“The collapse of the drug mafia has begun in Lebanon,” caretaker Health Minister Hamad Hasan said on Thursday, following a series of raids on pharmacies and pharmaceutical warehouses.
The smuggling of medicinal drugs from Lebanon has been a major problem in the crisis-stricken country, the pharmaceutical industry of which is already facing rationing and monopoly.
The raids uncovered a pharmacy that was hoarding 8,000 units of Colchicine, which is a medication used to treat gout attacks and Behçet’s disease.
Several pharmacies that were found to be smuggling crucial medicines out of Lebanon were ordered to close down afterward.
The Thursday raids preceded a surprise inspection of a pharmaceutical warehouse in Baabda on Friday, after which caretaker Minister Hasan vowed to take all judicial measures to prevent medicine smuggling.
“I contacted Judge Ghada Aoun and Judge Ali Ibrahim, and we agreed to take all judicial measures to secure medicine for people and take immediate measures against every perpetrator and anyone who tampers with the citizens’ health,” he said.

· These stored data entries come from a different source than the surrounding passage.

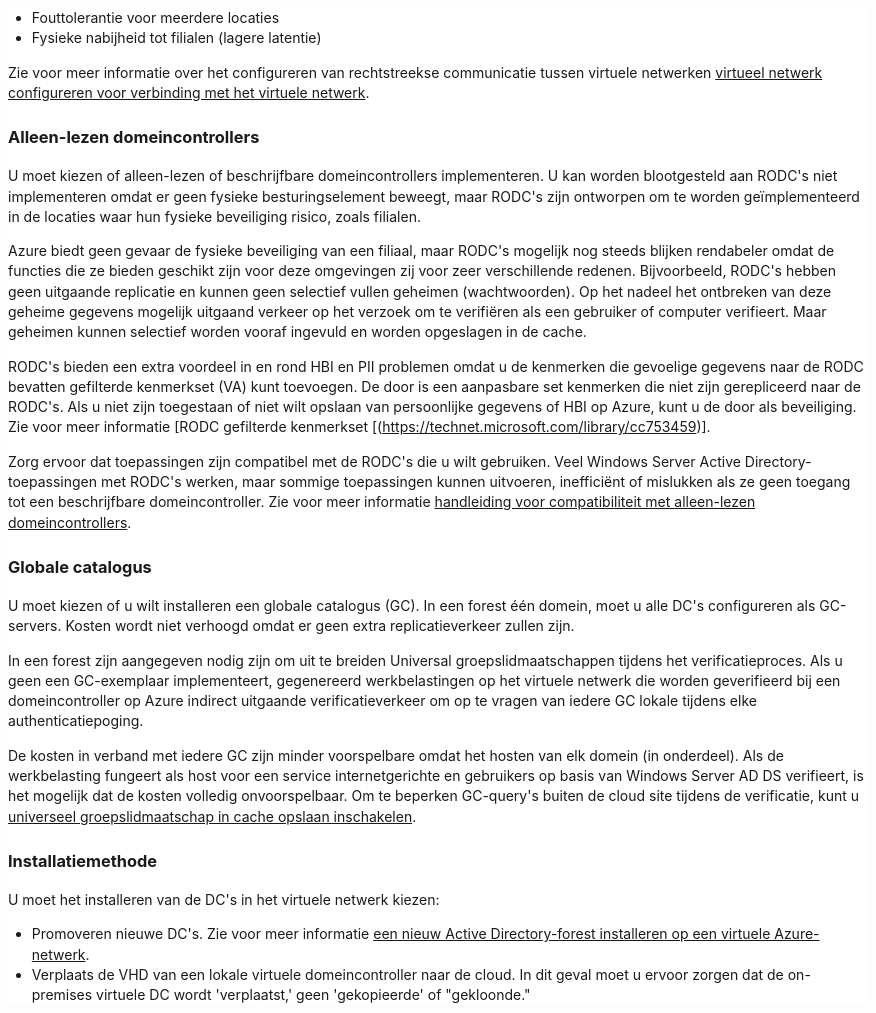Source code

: * Fouttolerantie voor meerdere locaties
* Fysieke nabijheid tot filialen (lagere latentie)

Zie voor meer informatie over het configureren van rechtstreekse communicatie tussen virtuele netwerken [virtueel netwerk configureren voor verbinding met het virtuele netwerk](../vpn-gateway/virtual-networks-configure-vnet-to-vnet-connection.md).

### <a name="BKMK_RODC"></a>Alleen-lezen domeincontrollers
U moet kiezen of alleen-lezen of beschrijfbare domeincontrollers implementeren. U kan worden blootgesteld aan RODC's niet implementeren omdat er geen fysieke besturingselement beweegt, maar RODC's zijn ontworpen om te worden geïmplementeerd in de locaties waar hun fysieke beveiliging risico, zoals filialen.

Azure biedt geen gevaar de fysieke beveiliging van een filiaal, maar RODC's mogelijk nog steeds blijken rendabeler omdat de functies die ze bieden geschikt zijn voor deze omgevingen zij voor zeer verschillende redenen. Bijvoorbeeld, RODC's hebben geen uitgaande replicatie en kunnen geen selectief vullen geheimen (wachtwoorden). Op het nadeel het ontbreken van deze geheime gegevens mogelijk uitgaand verkeer op het verzoek om te verifiëren als een gebruiker of computer verifieert. Maar geheimen kunnen selectief worden vooraf ingevuld en worden opgeslagen in de cache.

RODC's bieden een extra voordeel in en rond HBI en PII problemen omdat u de kenmerken die gevoelige gegevens naar de RODC bevatten gefilterde kenmerkset (VA) kunt toevoegen. De door is een aanpasbare set kenmerken die niet zijn gerepliceerd naar de RODC's. Als u niet zijn toegestaan of niet wilt opslaan van persoonlijke gegevens of HBI op Azure, kunt u de door als beveiliging. Zie voor meer informatie [RODC gefilterde kenmerkset [(https://technet.microsoft.com/library/cc753459)].

Zorg ervoor dat toepassingen zijn compatibel met de RODC's die u wilt gebruiken. Veel Windows Server Active Directory-toepassingen met RODC's werken, maar sommige toepassingen kunnen uitvoeren, inefficiënt of mislukken als ze geen toegang tot een beschrijfbare domeincontroller. Zie voor meer informatie [handleiding voor compatibiliteit met alleen-lezen domeincontrollers](https://technet.microsoft.com/library/cc755190).

### <a name="BKMK_GC"></a>Globale catalogus
U moet kiezen of u wilt installeren een globale catalogus (GC). In een forest één domein, moet u alle DC's configureren als GC-servers. Kosten wordt niet verhoogd omdat er geen extra replicatieverkeer zullen zijn.

In een forest zijn aangegeven nodig zijn om uit te breiden Universal groepslidmaatschappen tijdens het verificatieproces. Als u geen een GC-exemplaar implementeert, gegenereerd werkbelastingen op het virtuele netwerk die worden geverifieerd bij een domeincontroller op Azure indirect uitgaande verificatieverkeer om op te vragen van iedere GC lokale tijdens elke authenticatiepoging.

De kosten in verband met iedere GC zijn minder voorspelbare omdat het hosten van elk domein (in onderdeel). Als de werkbelasting fungeert als host voor een service internetgerichte en gebruikers op basis van Windows Server AD DS verifieert, is het mogelijk dat de kosten volledig onvoorspelbaar. Om te beperken GC-query's buiten de cloud site tijdens de verificatie, kunt u [universeel groepslidmaatschap in cache opslaan inschakelen](https://technet.microsoft.com/library/cc816928).

### <a name="BKMK_InstallMethod"></a>Installatiemethode
U moet het installeren van de DC's in het virtuele netwerk kiezen:

* Promoveren nieuwe DC's. Zie voor meer informatie [een nieuw Active Directory-forest installeren op een virtuele Azure-netwerk](active-directory-new-forest-virtual-machine.md).
* Verplaats de VHD van een lokale virtuele domeincontroller naar de cloud. In dit geval moet u ervoor zorgen dat de on-premises virtuele DC wordt 'verplaatst,' geen 'gekopieerde' of "gekloonde."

“The collapse of the drug mafia has begun in Lebanon,” Hasan had declared the day prior, adding that “pharmacies that cannot justify quantities they are selling and the party to which they were sold to will be closed.”
The smuggling and monopoly of medicine in Lebanon comes at a critical time during which many people are stockpiling drugs in preparation for the anticipated lifting of their subsidy by the central bank, which would cause their prices to skyrocket.
Even before the subsidy is lifted, today, many vital drugs have gone missing from local pharmacies as a result of pharmaceutical companies withholding them with the intention of making illicit profits when the subsidy ends.